Single by King Missile

from the album King Missile
- Released: 1994
- Genre: Avant-garde, doom metal
- Length: 3:38
- Label: Atlantic
- Songwriter(s): John S. Hall, Roger Murdock, Dave Rick, Chris Xefos
- Producer(s): Daniel Rey

King Missile singles chronology
| "Martin Scorsese" (1993) | "Love Is..." (1994) | "America Kicks Ass" (2004) |

= Love Is... (song) =

"Love Is..." is a song by avant-garde band King Missile. It was the only single from the band's 1994 album King Missile.

==Content==
In "Love Is...," a dirge-like track with elements of doom metal, frontman John S. Hall dryly recites several examples of what love is ("beautiful / Like birds that sing") and is not ("ugly / Like rats / In a puddle of vomit"). The chorus consists of Hall ominously chanting, "Love is beautiful."

==Maxi-single==
The "Love Is..." maxi-single was intended for promotional use only, and not supposed to be sold; nonetheless, copies are sometimes available in "used" sections of record stores, because some people who received the maxi-single sold it anyway.

===Track listing===
All lyrics by Hall. All music by Roger Murdock, Dave Rick, and Chris Xefos.

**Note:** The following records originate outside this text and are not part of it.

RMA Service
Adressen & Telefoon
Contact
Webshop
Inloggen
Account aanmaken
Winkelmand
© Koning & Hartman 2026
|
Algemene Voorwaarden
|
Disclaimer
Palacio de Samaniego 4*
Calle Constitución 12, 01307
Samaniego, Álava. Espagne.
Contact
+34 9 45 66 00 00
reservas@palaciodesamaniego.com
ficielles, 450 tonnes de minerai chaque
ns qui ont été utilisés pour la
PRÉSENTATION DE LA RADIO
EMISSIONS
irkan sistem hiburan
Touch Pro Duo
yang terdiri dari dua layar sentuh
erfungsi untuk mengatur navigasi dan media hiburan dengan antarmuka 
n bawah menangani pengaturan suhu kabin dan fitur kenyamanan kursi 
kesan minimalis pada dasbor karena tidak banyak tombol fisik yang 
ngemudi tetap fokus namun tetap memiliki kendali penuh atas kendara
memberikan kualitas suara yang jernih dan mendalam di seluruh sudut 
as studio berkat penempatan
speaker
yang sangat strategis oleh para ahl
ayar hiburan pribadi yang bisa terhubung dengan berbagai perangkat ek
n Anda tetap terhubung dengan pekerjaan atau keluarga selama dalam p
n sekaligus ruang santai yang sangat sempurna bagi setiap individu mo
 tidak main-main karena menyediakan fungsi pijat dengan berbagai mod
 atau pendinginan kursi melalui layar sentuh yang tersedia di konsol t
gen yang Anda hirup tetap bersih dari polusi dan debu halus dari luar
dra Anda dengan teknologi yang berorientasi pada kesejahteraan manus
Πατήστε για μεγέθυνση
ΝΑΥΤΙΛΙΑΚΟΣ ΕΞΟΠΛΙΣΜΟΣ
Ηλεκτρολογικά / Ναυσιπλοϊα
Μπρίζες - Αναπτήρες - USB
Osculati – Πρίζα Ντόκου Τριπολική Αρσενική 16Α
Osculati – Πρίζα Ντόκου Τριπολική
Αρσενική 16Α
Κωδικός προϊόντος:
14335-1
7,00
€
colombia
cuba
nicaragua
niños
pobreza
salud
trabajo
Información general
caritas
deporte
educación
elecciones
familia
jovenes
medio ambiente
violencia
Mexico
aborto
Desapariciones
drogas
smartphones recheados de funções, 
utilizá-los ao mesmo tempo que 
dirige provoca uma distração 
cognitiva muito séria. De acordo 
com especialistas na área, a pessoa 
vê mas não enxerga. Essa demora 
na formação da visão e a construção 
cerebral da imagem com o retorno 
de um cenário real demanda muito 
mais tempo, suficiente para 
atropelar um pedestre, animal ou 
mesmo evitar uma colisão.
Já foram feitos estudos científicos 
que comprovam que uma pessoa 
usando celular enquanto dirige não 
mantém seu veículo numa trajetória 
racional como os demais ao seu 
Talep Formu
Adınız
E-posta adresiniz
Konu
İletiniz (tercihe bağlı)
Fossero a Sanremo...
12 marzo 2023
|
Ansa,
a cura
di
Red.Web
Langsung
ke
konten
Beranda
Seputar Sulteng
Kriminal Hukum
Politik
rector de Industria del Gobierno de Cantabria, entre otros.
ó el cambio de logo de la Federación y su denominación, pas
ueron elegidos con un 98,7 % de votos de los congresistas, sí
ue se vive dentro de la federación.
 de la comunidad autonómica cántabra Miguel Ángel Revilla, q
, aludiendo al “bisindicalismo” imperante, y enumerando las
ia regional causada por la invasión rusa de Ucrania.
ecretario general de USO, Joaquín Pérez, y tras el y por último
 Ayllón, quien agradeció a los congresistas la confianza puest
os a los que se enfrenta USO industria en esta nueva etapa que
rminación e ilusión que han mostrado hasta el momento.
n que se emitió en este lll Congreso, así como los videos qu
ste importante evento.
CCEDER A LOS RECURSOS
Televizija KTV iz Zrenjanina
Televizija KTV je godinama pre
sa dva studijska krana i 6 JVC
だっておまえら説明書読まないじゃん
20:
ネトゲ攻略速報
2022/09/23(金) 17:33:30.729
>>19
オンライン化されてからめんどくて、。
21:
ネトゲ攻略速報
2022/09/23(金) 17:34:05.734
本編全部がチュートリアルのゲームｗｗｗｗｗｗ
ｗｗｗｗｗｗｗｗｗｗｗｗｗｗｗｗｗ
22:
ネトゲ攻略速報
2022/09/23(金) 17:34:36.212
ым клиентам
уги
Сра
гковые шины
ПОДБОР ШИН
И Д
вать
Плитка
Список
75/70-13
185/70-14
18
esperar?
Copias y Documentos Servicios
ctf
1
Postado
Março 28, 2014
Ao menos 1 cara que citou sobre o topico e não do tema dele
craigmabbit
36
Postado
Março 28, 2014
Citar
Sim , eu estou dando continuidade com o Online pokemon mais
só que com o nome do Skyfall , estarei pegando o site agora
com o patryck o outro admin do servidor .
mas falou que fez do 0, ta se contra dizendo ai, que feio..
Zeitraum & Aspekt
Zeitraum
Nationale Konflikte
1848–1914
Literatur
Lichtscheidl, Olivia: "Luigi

1. "Love Is..." [clean version] – 3:38
  - This "clean" version is identical to the album version except for the partial muting of a word that the King Missile liner notes claim is "shipload" but may actually be "shitload." (According to Hall, "on the [King Missile] lyric sheet we [the band] submitted to Atlantic, we changed all the curse words to acceptable words, figuring nobody would listen to the record, and we [would] get away with not having a warning label. This actually worked!")
2. "These People" – 4:26
  - This track also appears on King Missile.
3. "Lost Land" – 4:32
  - This track appears exclusively on the maxi-single.
4. "What If" [alternate version] – 2:24
  - This track, which appears exclusively on the maxi-single, differs from the King Missile version of "What If" in that the lyrics are spoken throughout rather than both spoken and sung.
5. "Love Is..." [album version] – 3:38

==Music video==
The video for "Love Is..." was directed by Richard Kern. The video contrasts shots of the band performing in a white room with shots of a dark, sordid party at which attendees engage in heterosexual, homosexual, interracial and zoophilic partnerships.

MTV refused to air the video. Hall believes this rejection was motivated by the shots of multi-instrumentalist Xefos kissing another man.